Is this a test?
The coronavirus pandemic is certainly real and appropriate actions were probably taken to level out the spread of the disease so that hospitals and emergency treatment equipment in hospitals wouldn’t be overextended.
But can you imagine what the response would have been just a few years ago to a government-ordered shutdown of normal economic activity across America because of a disease?
Back when America was peopled by more independentpeople an order to shut down businesses would likely have been ignored, although Americans accepted restraints on their economic freedom during World War II to aid the war effort.
“Non-essential to whom?” they probably would have roared about such a term being applied to their livelihood in peacetime and marched to work.
The actions of some state and local leaders across the nation in ordering Draconian closing restrictions on their particular environ indicate they were far too eager to exert their authority. California, Virginia, Michigan and New York governors come to mind as being excessively eager to enact authoritarian rules on their citizens.
The leftists who have eyed measures for years to control the common folk in America who have this crazy idea that their lives are as important as the really important people (the elite who have all the answers – yes, that’s sarcasm).
The coronavirus outbreak provided them with the perfect opportunity to determine if the general population has been dumbed down via major media and state education propaganda enough to accept controls turning them into worker drudges for the state.
Leftists figure they’ve got the big population centers under their thumb. Now it’s time to grab the guns from those rednecks who continue to present a problem in the rest of the country.
Columnist Dennis Prager asks an interesting question: “If half of the country’s deaths were in Montana, would New York shut down?”
Then he points out that as of Sunday, April 19, there were 35,676 COVID-19 deaths in America, 18,690 of them in the New York metropolitan area.
Prager observes:
“What makes this statistic particularly noteworthy is that the entire death toll for 41 of the other 47 states is 7,661. In other words, while New York has 52% of all COVID-19 deaths in America, 41 states put together have only 21% of the COVID-19 deaths. And all the 47 states other than New York, New Jersey and Connecticut have less than half (48%).
“Now let us imagine that the reverse were true. Imagine that Georgia and North Carolina – two contiguous states that, like the New York metro area, have a combined total of 21 million people – had 18,690 COVID-19 deaths, while metro New York had 858 deaths (the number of deaths in North Carolina and Georgia combined).

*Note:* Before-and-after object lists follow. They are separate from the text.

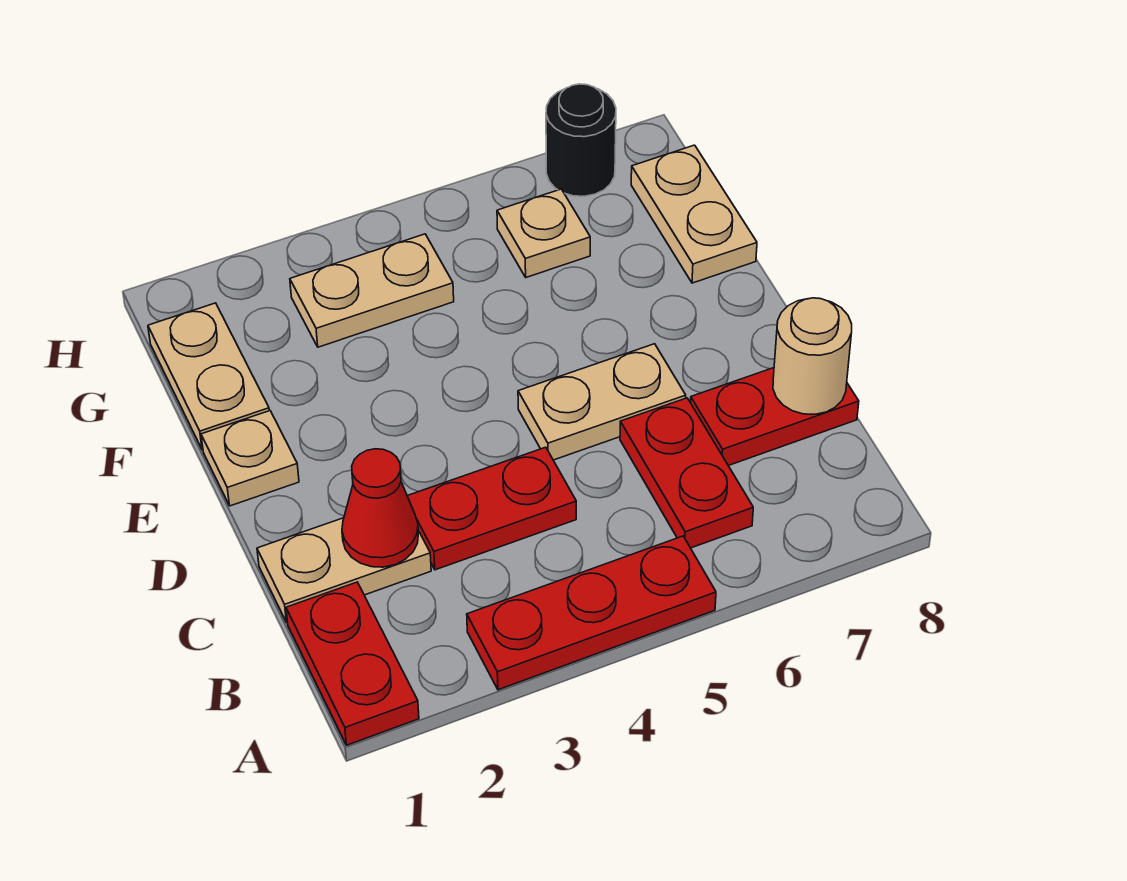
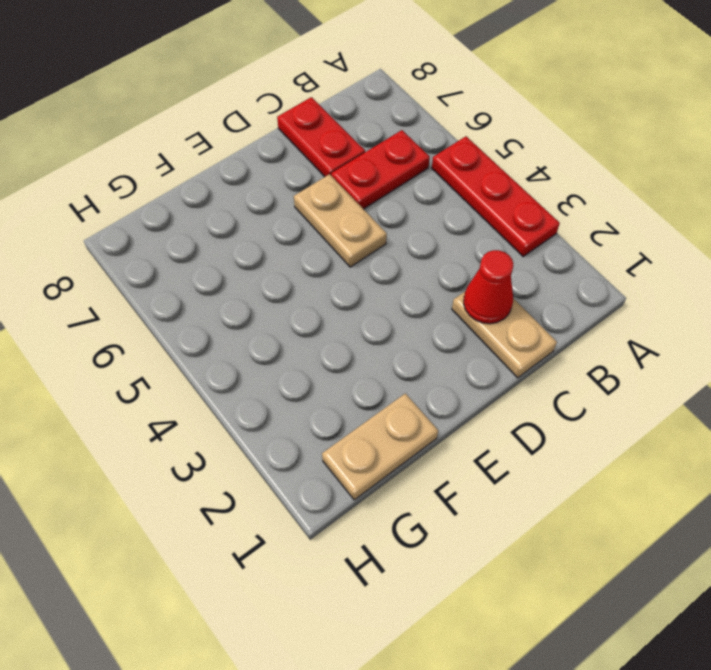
none -> red plate A1:B1 level 1
none -> red plate C3:C4 level 1
none -> tan plate E1 level 1

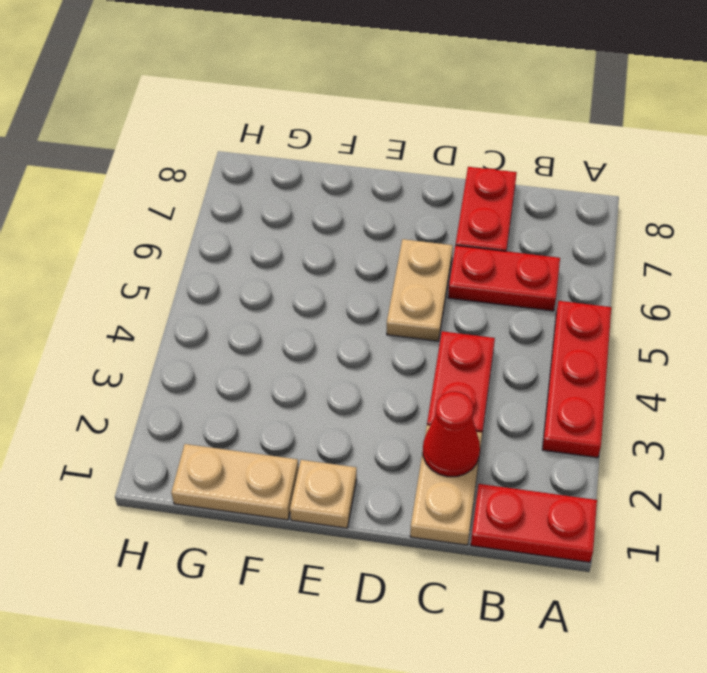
none -> tan plate F8:G8 level 1
none -> tan plate G3:G4 level 1
none -> tan plate G6 level 1

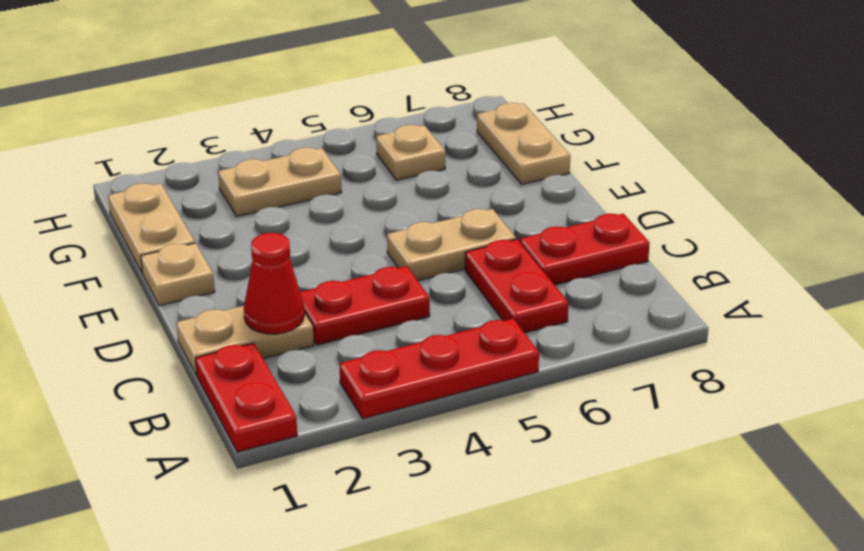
none -> black round brick H7 level 1
none -> tan round brick C8 level 2

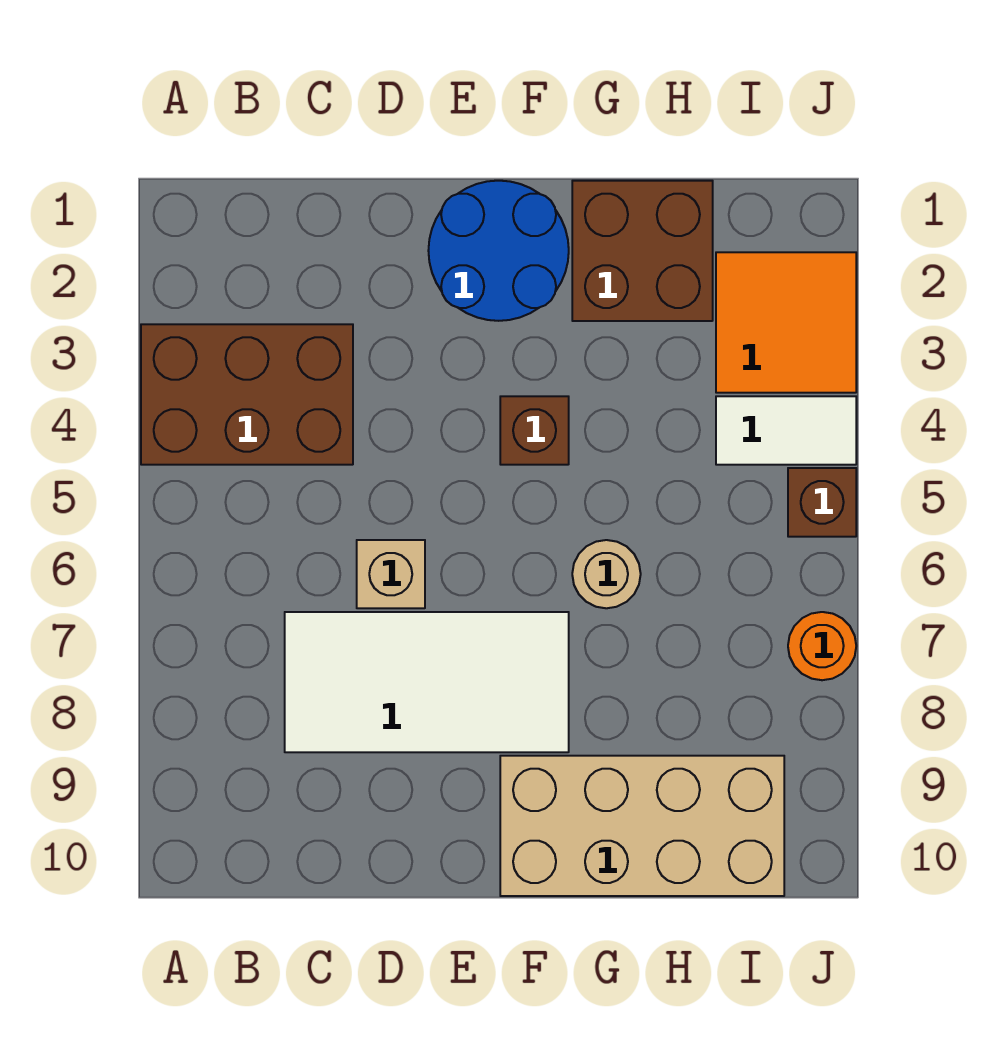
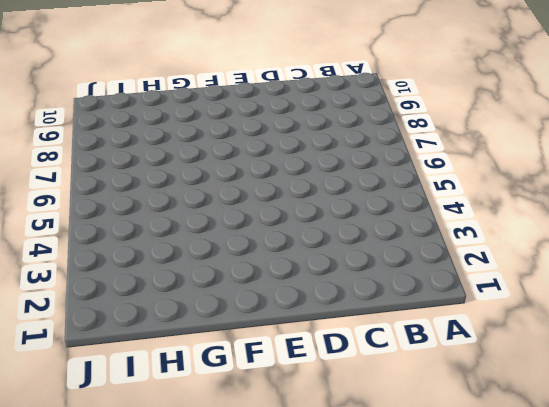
none -> brown brick A3:C4 level 1
none -> white tile C7:F8 level 1
none -> tan brick D6 level 1

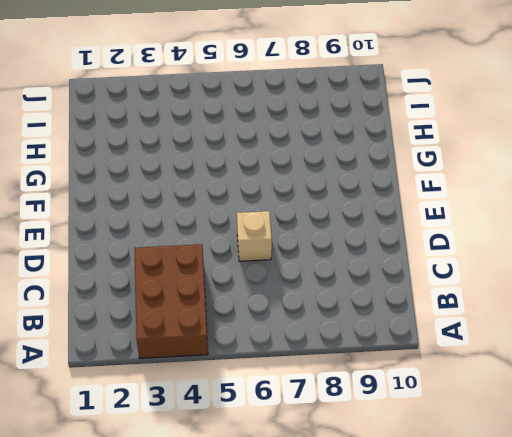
none -> white tile C7:F8 level 1
none -> blue round brick E1:F2 level 1
none -> brown brick F4 level 1

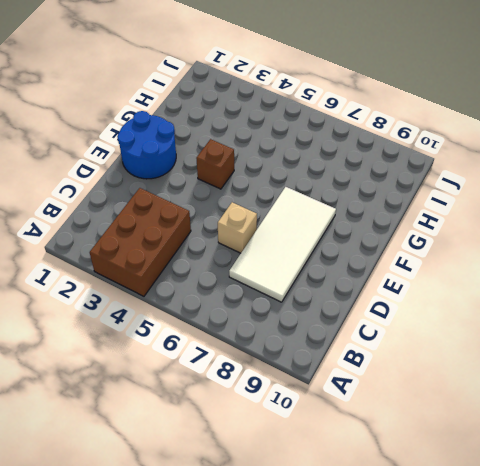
none -> tan brick F9:I10 level 1
none -> brown brick G1:H2 level 1
none -> tan round brick G6 level 1

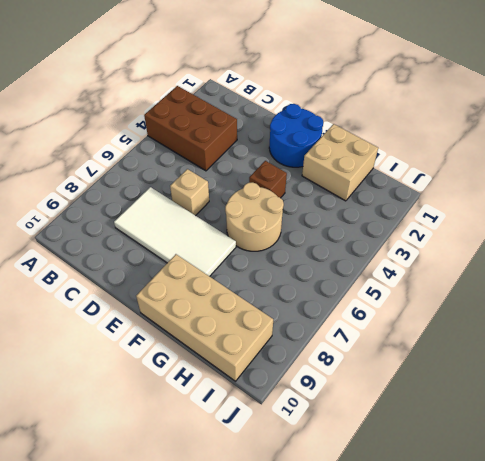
tan round brick F5:G6 level 1 -> tan round brick G6 level 1
tan brick G1:H2 level 1 -> brown brick G1:H2 level 1
none -> orange tile I2:J3 level 1
none -> white tile I4:J4 level 1
none -> brown brick J5 level 1

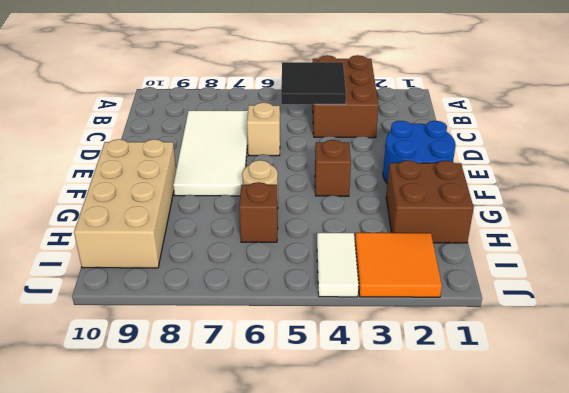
black tile B4:C5 level 2 -> none
brown brick H6 level 1 -> brown brick J5 level 1
none -> orange round brick J7 level 1

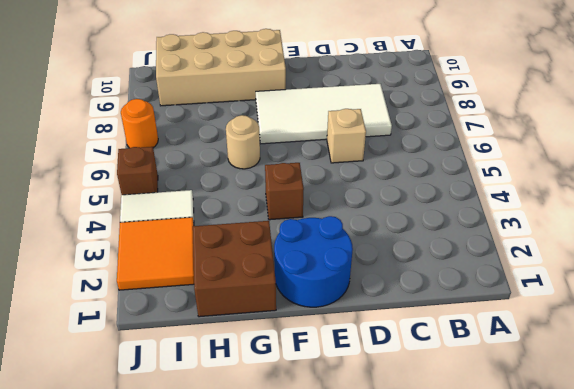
none -> brown brick A3:C4 level 1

“Do you think the New York metro area would close its schools, stores, restaurants and small businesses? Would every citizen of the New York area, with the few exceptions of those engaged in absolutely necessary work, be locked in their homes for months? Would New Yorkers accept the decimation of their economic and social lives because North Carolina and Georgia (or, even more absurdly, Colorado, Montana or the rest of what most New Yorkers regard as “flyover” country) had 18,960 deaths, while they had a mere 858?”
Prager adds:
“The media is New York-based and New York-centered. New York is America. The rest of the country, with the partial exception of Los Angeles (also a media center) and Silicon Valley, is an afterthought.
“Having grown up and attended college and graduate school in New York, and having lived in three of the city’s five boroughs, I know how accurate the most famous New Yorker magazine cover ever published was. The cover’s illustration depicted a New Yorker’s map of America: New York City, the George Washington Bridge and then San Francisco. The rest of the country essentially didn’t exist.”
It has been observed repeatedly that people of the type Prager mentions believe food comes from grocery stores. They just walk into the store and there it is – packaged and ready to eat.
They are unaware (or don’t care) that someone actually had to grow that food and prepare it for them.
Prager relates how New York Times columnist Thomas Friedman inadvertently reveals the New York-centric view of America when he wrote opposing opening up any state in America:
“Every person will be playing Russian roulette every minute of every day: Do I get on this crowded bus to go to work or not? What if I get on the subway and the person next to me is not wearing gloves and a mask?”
“In the 40 years I have lived in the second-largest city in America, I have never ridden on the subway or any other intraurban train or bus,” Prager says. “In fact, it is common for New Yorkers to look at Los Angeles with disdain for our “car culture.” Like the vast majority of Americans everywhere outside of New York City, in Los Angeles, most of us get to work, visit family and friends, and go to social and cultural events by car – currently the life-saving way to travel – not by bus or subway, the New Yorker way of getting around.
“But Friedman is a New Yorker, and because his fellow New Yorkers walk past one another on crowded streets and travel in crammed buses and subway cars, South Dakotans should be denied the ability to make a living.”
People living in cramped quarters in a dirty, corrupt city feeling superior to the rest of us is not that unusual. Washington, D.C., has become a clone.